Elements of the game attempt to deepen the experience, but they’re mostly of the basic “find new weapons, collect materials to craft items, pay rupees to level up quicker” variety. Taking a trip to the in-game bazaar between missions is a nice way to tweak your weapons before your boots are back on the ground, but it certainly doesn’t distract from the mindless slashing you’re required to do 95 percent of the time.

If you want to tackle these repetitive missions more quickly, a co-op mode is in place that allows a second player to use the GamePad. This does cause the framerate and resolution to take a noticeable dip, however. It’s by no means unplayable, so playing with a friend is a nice alternative if you’re tired of slashing through the hordes solo.

Great Fairies can turn the tides of some battles.
Great Fairies can turn the tides of some battles.

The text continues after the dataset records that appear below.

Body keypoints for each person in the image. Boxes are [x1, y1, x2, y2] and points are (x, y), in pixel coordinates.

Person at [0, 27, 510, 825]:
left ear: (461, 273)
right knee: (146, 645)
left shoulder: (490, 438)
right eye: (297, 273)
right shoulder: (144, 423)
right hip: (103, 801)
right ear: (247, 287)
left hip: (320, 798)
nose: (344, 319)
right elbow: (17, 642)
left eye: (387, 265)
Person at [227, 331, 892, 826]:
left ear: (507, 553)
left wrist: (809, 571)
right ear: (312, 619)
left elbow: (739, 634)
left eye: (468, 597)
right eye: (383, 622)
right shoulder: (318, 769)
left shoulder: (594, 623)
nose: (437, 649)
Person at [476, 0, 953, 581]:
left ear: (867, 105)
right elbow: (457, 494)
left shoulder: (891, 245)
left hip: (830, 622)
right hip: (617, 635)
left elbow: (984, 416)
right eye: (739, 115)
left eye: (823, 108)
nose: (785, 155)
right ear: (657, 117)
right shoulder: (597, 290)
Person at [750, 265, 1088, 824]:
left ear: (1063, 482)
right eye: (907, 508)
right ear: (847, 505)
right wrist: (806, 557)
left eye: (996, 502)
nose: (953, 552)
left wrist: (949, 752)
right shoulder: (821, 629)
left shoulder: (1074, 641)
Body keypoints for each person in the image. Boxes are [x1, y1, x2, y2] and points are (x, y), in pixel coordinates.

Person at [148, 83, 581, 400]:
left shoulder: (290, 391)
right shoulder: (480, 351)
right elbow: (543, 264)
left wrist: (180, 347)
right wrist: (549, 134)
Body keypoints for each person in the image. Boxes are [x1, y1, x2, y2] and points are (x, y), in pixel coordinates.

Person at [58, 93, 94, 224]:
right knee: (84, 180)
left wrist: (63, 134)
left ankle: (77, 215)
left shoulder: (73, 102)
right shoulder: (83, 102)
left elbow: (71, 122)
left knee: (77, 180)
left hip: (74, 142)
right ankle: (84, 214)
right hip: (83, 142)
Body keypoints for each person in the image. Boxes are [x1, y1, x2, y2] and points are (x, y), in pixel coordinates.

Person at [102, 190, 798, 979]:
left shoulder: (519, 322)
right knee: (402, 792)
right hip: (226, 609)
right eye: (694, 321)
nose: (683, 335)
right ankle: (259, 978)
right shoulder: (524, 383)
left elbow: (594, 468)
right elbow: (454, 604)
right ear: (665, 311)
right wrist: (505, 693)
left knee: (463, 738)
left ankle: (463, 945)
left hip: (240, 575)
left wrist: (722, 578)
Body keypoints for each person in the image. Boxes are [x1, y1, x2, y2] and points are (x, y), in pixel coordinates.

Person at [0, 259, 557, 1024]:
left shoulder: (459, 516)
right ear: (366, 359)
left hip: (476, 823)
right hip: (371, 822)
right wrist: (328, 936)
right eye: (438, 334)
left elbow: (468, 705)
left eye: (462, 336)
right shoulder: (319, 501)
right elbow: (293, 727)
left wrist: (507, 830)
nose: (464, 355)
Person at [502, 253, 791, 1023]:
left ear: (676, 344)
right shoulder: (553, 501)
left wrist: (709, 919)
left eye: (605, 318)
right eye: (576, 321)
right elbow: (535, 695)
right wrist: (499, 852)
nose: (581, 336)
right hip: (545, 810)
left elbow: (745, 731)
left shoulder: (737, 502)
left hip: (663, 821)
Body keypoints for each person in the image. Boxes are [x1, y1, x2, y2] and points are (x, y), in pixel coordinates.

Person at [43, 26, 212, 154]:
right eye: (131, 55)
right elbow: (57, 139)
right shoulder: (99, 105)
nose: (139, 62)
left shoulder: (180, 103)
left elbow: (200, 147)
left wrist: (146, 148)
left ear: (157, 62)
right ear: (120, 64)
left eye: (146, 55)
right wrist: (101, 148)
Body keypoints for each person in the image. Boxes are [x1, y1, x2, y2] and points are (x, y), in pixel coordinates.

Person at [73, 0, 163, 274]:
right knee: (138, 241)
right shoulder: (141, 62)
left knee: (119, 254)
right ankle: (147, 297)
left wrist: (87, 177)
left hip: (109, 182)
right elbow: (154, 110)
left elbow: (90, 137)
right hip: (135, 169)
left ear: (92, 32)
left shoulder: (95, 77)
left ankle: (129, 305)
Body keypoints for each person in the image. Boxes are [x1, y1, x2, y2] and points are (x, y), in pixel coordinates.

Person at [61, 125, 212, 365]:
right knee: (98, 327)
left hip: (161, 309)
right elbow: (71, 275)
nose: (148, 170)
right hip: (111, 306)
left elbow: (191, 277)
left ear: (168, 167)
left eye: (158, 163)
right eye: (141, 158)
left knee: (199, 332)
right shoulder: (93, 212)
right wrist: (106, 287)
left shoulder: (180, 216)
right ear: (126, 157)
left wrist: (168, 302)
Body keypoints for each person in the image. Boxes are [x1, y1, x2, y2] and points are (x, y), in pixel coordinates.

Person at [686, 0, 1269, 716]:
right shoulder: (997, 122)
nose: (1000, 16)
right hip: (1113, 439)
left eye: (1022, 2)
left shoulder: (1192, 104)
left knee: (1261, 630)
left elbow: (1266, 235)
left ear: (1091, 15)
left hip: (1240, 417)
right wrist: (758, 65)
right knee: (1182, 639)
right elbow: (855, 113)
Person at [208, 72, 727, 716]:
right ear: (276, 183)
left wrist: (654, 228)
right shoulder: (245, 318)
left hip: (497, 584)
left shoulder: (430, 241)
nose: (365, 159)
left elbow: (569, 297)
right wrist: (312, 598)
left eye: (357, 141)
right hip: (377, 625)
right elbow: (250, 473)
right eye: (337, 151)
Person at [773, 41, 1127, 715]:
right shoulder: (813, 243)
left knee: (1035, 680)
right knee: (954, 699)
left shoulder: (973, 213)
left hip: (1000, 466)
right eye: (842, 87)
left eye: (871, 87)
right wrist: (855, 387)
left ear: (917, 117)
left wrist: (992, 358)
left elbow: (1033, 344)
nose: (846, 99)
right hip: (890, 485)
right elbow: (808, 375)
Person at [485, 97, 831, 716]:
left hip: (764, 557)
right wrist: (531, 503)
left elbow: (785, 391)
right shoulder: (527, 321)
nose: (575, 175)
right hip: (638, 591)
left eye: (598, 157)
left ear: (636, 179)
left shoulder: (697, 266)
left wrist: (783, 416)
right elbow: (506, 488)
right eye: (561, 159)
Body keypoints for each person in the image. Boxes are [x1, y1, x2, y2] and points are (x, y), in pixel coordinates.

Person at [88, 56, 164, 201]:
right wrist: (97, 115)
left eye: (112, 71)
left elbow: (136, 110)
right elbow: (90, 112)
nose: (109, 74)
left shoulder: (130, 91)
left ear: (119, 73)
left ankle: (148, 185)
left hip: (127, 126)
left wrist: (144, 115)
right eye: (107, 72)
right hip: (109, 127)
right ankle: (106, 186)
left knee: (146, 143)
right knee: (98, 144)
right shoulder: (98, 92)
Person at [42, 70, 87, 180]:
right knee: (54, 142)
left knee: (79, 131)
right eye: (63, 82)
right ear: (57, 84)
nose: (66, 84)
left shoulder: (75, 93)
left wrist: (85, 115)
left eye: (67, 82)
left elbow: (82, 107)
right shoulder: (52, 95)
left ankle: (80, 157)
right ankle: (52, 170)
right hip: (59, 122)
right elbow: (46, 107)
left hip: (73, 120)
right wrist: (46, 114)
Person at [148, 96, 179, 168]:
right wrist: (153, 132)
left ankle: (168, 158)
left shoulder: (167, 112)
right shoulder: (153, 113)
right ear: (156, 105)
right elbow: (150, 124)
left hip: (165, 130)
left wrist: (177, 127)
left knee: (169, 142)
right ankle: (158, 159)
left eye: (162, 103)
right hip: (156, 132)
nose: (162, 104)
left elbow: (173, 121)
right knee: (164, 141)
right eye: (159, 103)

If you’re a Dynasty Warriors fan that has stuck through its countless sequels and spinoffs and still aren’t tired of the formula, then Hyrule Warriors offers plenty more. If you’re a Zelda fan on top of a Dynasty Warriors fan, then it’s an obvious slam dunk. It has a full story mode, a free mode that allows you to play as any character, and even an NES-inspired adventure mode that has you completing challenges and collecting items across a map inspired by the first Zelda title. There’s no shortage of content, assuming the core gameplay is something that’s up your alley to begin with.

Hyrule Warriors is an odd move for Nintendo, but it’s one that will make a specific audience of the gaming world very happy. As someone who loves Zelda and is lukewarm at best on Dynasty Warriors, I appreciated the references to the former while becoming frustrated at the bare-bones gameplay of the latter. This quirky offshoot is better than any Dynasty Warriors game I’ve played, while simultaneously being the worst Zelda game I’ve ever played.